Anytime a movie features an archer the archery business gets a good shot in the arm, however with the success of a blockbuster like The Hunger Games, and with less than 100 days until the Olympic Games, I believe it is a great time for archery coaches and businesses everywhere. Many businesses are already reporting increases in business since the movie opened. I personally have witnessed a significant jump in the interest in archery recently when I had 10 new people show up to join my school archery club at our last meeting.

The Hunger Games is about a game show where young people between 12-18 years old are pitted into a life-or-death situation. Twenty-four Tributes, as they are called in the game, one male and one female from each of the 12 districts in a post-apocalyptic future to fight each and the elements until there is a single victor. The movie is based on the first book on the young adult trilogy written by Suzanne Collins. With the popularity of the film, which has grossed over $350 million worldwide so far, Loinsgate has already announced it has plans for a sequel based on the second book “Catching Fire” and it will be directed by Francis Lawrence.

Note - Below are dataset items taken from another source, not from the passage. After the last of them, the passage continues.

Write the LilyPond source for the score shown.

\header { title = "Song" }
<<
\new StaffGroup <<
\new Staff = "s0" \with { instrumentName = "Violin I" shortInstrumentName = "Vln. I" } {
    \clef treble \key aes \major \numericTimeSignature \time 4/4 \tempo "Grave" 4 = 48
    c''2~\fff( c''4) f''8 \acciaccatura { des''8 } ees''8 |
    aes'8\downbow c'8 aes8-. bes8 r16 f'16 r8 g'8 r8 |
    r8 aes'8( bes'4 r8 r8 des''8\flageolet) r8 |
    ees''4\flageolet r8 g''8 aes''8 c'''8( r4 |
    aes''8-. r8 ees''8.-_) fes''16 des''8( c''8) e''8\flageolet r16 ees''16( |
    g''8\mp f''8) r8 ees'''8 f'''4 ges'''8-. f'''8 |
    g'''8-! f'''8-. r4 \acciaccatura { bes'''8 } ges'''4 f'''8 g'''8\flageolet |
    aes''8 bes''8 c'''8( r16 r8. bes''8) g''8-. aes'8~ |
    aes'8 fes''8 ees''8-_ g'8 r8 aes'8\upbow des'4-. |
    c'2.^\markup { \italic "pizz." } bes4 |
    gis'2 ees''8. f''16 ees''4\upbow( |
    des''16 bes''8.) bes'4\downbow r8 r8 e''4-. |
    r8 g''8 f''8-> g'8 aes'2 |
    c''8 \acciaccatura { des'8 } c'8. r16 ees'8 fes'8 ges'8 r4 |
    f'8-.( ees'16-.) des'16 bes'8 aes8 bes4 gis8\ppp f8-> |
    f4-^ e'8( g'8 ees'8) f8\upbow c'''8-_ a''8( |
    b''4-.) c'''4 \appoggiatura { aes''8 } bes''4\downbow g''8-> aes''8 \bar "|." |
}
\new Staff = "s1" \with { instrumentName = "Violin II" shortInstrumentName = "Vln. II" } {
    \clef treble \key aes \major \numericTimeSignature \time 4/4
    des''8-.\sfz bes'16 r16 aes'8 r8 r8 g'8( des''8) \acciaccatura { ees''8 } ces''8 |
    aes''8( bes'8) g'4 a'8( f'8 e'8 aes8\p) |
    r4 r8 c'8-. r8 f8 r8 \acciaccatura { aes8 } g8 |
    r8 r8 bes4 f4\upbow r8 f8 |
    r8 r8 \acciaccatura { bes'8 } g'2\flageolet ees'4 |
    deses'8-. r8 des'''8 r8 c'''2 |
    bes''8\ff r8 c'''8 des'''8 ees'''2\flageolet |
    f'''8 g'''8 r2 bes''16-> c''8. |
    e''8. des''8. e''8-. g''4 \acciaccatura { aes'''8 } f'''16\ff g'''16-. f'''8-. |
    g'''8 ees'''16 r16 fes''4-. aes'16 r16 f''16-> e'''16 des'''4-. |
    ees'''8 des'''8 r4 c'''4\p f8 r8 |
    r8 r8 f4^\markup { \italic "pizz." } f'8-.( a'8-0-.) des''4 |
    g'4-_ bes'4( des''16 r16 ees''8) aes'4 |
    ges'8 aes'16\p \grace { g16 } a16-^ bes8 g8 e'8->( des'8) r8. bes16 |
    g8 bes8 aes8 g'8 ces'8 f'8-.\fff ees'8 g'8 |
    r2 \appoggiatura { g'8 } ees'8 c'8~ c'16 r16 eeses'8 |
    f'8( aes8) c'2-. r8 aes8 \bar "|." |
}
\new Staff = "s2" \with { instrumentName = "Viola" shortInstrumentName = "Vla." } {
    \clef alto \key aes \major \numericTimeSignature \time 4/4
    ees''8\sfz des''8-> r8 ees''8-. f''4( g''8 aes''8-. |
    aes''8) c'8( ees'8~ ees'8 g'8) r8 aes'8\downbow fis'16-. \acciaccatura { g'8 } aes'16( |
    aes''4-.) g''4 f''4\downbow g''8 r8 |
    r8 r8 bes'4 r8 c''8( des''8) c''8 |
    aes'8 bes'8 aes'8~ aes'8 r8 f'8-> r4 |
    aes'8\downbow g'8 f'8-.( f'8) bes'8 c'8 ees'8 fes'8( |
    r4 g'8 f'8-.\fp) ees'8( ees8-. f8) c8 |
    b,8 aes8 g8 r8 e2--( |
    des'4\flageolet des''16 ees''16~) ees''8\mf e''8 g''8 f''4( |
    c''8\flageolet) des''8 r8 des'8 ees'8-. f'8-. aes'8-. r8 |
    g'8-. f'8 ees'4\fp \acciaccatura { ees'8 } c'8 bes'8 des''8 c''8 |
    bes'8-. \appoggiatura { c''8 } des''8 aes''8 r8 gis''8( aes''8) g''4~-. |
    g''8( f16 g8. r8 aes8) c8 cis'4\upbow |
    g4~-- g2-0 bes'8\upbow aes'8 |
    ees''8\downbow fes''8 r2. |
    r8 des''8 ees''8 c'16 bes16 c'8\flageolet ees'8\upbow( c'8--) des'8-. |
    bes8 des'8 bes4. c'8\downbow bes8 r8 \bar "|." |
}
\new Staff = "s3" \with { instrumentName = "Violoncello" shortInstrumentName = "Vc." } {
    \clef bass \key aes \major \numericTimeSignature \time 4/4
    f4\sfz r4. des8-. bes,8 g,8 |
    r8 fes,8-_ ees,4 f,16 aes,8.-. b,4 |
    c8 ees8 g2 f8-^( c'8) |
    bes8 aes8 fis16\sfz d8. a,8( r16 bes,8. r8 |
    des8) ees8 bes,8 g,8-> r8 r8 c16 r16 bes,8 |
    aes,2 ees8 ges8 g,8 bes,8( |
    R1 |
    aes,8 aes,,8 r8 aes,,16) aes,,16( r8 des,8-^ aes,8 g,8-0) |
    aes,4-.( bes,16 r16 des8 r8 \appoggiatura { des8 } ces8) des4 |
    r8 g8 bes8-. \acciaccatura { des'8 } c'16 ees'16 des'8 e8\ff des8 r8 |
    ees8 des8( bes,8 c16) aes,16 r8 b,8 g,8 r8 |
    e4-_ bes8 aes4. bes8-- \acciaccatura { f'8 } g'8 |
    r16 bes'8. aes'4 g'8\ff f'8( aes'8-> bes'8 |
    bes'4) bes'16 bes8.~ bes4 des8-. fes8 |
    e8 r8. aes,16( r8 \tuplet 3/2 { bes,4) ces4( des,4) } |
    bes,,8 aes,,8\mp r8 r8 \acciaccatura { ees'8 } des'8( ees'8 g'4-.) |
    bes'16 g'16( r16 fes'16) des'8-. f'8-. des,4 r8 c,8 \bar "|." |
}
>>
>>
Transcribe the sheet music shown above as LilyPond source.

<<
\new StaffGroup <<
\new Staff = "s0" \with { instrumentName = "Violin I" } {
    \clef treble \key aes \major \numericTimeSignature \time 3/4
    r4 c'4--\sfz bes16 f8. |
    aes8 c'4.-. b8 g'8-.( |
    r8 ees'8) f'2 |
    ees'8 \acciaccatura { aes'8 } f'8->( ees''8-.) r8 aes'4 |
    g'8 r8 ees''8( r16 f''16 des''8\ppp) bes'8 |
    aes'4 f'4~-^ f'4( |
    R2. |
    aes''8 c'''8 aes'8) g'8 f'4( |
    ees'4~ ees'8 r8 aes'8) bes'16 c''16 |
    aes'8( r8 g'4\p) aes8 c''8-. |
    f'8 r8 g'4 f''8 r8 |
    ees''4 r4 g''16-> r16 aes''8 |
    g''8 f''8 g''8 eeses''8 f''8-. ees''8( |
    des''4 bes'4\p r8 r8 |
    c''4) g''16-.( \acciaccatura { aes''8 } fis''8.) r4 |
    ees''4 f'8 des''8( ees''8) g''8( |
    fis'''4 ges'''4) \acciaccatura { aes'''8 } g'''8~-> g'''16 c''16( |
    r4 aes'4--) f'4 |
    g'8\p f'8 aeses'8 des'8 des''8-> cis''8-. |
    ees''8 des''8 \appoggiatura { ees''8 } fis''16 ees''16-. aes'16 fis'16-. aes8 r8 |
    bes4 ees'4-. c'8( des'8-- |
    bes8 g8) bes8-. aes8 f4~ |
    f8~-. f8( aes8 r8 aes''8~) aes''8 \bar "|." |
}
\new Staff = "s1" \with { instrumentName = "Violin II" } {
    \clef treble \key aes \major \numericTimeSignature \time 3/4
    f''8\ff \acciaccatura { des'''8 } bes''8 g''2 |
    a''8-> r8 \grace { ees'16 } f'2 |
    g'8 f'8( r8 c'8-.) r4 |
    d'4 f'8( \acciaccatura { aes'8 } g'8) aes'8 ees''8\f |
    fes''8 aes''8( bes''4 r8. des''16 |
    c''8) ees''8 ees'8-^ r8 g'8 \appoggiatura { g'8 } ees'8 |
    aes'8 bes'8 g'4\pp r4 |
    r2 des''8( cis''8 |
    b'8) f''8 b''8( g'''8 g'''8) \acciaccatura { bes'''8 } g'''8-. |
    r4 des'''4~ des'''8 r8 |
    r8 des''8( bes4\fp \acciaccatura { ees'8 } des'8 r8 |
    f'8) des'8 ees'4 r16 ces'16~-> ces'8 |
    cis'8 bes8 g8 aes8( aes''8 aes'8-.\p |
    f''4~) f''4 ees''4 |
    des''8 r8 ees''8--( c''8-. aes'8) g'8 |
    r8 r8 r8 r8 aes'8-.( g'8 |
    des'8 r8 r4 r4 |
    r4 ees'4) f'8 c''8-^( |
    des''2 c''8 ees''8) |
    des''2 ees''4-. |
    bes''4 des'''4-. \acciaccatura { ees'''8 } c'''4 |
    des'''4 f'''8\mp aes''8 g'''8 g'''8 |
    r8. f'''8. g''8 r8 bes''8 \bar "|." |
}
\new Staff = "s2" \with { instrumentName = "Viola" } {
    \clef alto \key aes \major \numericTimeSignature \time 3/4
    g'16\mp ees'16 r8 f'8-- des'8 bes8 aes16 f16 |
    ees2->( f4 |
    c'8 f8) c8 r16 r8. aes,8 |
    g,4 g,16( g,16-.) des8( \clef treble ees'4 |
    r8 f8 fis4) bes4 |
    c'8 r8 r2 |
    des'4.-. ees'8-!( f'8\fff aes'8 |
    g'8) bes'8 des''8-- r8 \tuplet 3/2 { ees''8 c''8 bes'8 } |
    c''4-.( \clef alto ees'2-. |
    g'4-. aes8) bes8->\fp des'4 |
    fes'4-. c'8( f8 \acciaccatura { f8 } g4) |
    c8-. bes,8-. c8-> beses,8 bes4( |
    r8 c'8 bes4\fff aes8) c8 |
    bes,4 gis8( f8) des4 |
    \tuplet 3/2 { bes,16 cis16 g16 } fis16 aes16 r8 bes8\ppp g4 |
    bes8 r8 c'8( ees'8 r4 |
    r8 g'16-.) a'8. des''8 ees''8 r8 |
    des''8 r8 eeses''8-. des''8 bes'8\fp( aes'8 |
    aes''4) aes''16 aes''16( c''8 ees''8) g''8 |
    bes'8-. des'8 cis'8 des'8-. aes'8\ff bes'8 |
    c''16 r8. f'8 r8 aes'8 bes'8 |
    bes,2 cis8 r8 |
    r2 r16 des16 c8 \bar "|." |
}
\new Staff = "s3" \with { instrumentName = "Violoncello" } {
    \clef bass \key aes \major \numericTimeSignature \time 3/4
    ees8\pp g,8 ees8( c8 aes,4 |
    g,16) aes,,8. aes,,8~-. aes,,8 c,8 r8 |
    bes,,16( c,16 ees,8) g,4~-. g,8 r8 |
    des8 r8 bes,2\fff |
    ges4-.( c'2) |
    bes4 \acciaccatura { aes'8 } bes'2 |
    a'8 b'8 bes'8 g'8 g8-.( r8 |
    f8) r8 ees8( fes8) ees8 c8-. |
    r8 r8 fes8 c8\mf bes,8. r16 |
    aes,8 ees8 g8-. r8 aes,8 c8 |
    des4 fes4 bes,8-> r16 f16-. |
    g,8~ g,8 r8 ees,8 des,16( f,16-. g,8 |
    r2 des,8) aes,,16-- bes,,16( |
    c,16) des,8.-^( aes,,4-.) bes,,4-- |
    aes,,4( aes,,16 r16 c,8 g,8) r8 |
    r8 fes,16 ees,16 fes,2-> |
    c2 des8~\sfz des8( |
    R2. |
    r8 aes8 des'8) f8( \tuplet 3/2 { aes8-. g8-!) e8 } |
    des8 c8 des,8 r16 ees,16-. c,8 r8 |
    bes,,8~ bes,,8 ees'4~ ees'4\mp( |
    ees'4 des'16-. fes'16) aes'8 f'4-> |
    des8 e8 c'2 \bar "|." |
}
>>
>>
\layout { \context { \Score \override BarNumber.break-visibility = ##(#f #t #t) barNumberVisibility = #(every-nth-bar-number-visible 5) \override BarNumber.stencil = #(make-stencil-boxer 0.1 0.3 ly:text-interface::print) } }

The movie centers on Katniss Everdeen, played by actress Jennifer Lawrence (no relationship to Francis), who uses her hunting archery skills to survive. Jennifer developed her archery skills in preparation for the role under her mentor Khatuna Lorig. Khatuna, originally from Georgia and a naturalized American, is a five-time Olympian and earned a bronze medal as part of the women’s team at the 1992 Olympics.  With the movie having a strong female heroine, I am sure the interest of young women all over the world will reach new heights.

If you have not had an opportunity to see the movie yet, I highly recommend it and afterwards contact you local archery club to try archery for yourself.